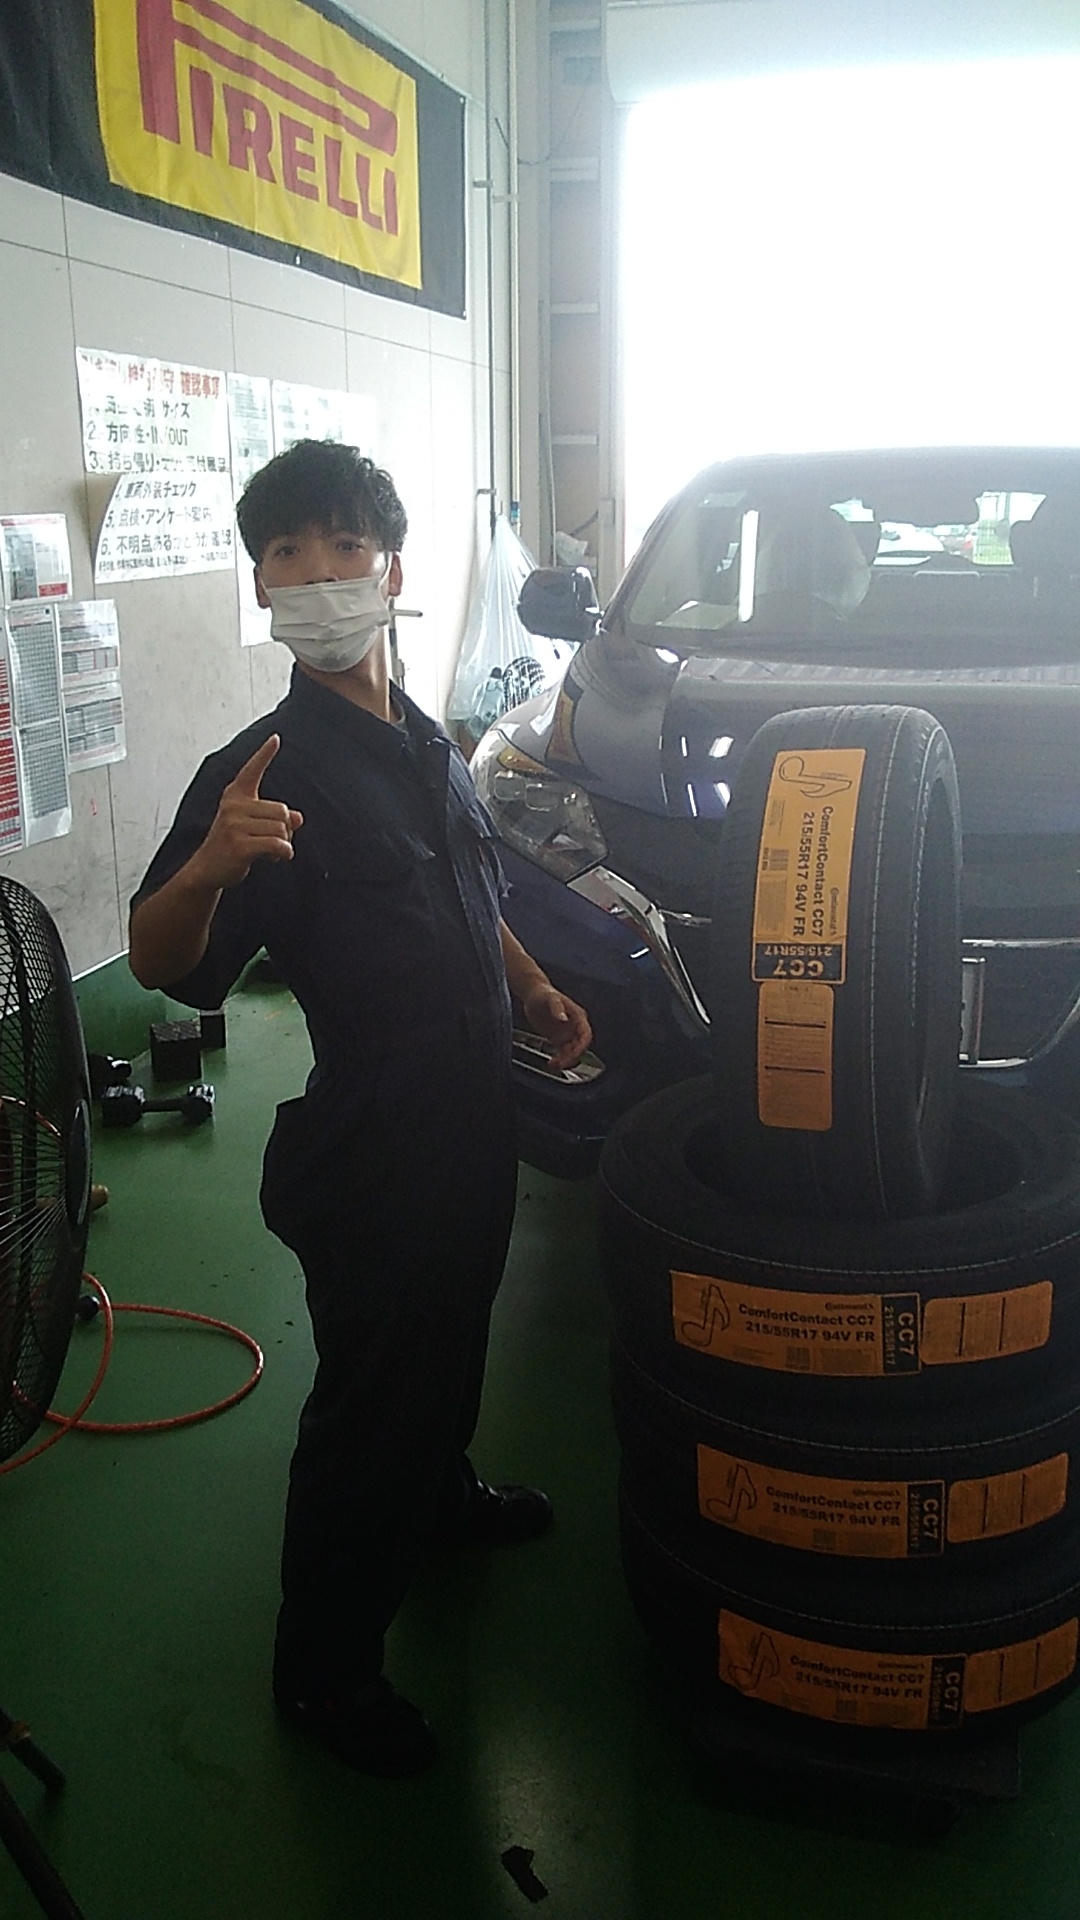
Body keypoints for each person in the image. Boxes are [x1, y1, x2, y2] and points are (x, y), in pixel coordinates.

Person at [128, 439, 592, 1777]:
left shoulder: (425, 737)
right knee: (373, 1402)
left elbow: (468, 887)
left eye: (343, 546)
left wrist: (529, 983)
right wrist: (209, 869)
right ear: (264, 587)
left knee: (453, 1338)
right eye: (288, 553)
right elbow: (161, 960)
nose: (318, 573)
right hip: (378, 1141)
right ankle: (325, 1677)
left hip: (475, 1114)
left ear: (391, 570)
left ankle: (440, 1501)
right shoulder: (262, 776)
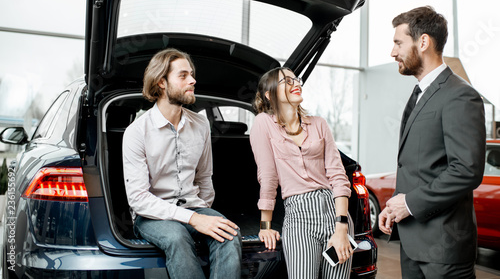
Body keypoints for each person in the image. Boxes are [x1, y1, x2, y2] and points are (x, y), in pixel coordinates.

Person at [379, 6, 486, 278]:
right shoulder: (419, 94)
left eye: (398, 43)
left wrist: (410, 203)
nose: (393, 53)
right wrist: (395, 205)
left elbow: (466, 170)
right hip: (412, 244)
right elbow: (418, 165)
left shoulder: (461, 96)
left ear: (423, 42)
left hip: (444, 250)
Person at [122, 48, 242, 279]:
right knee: (177, 237)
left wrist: (202, 213)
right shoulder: (137, 132)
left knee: (230, 233)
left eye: (192, 74)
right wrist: (194, 220)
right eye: (183, 75)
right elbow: (138, 199)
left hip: (194, 206)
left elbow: (204, 177)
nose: (193, 80)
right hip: (152, 215)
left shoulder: (201, 124)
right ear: (161, 83)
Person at [249, 67, 354, 279]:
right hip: (299, 216)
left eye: (295, 79)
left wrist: (341, 226)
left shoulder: (319, 124)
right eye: (286, 82)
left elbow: (338, 176)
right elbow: (268, 176)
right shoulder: (263, 123)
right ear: (269, 95)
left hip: (336, 214)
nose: (296, 83)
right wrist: (265, 225)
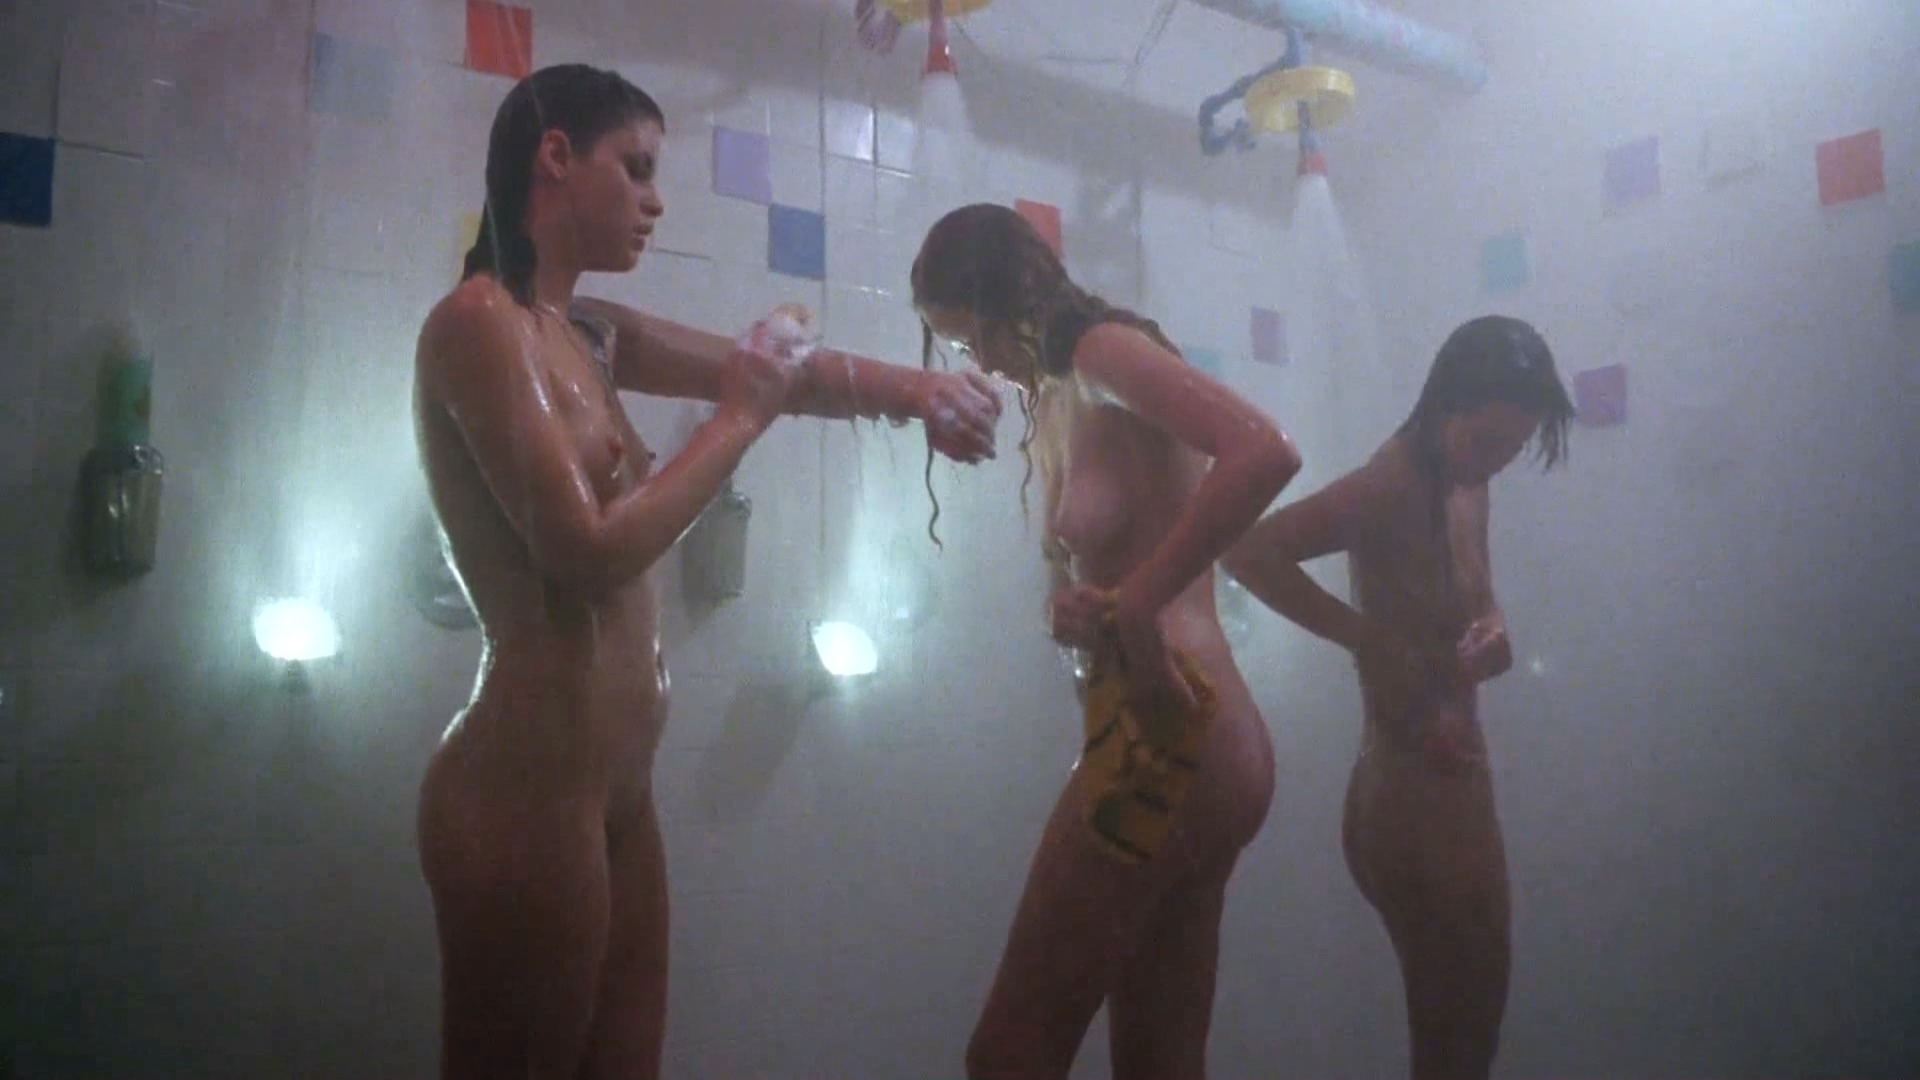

::::

Description of the task
Lines holding the string "shoulder" must be copied out of the entries above.

Task answer
left shoulder: (425, 737)
right shoulder: (262, 776)
right shoulder: (419, 94)
left shoulder: (461, 96)
right shoulder: (137, 132)
left shoulder: (201, 124)
left shoulder: (319, 124)
right shoulder: (263, 123)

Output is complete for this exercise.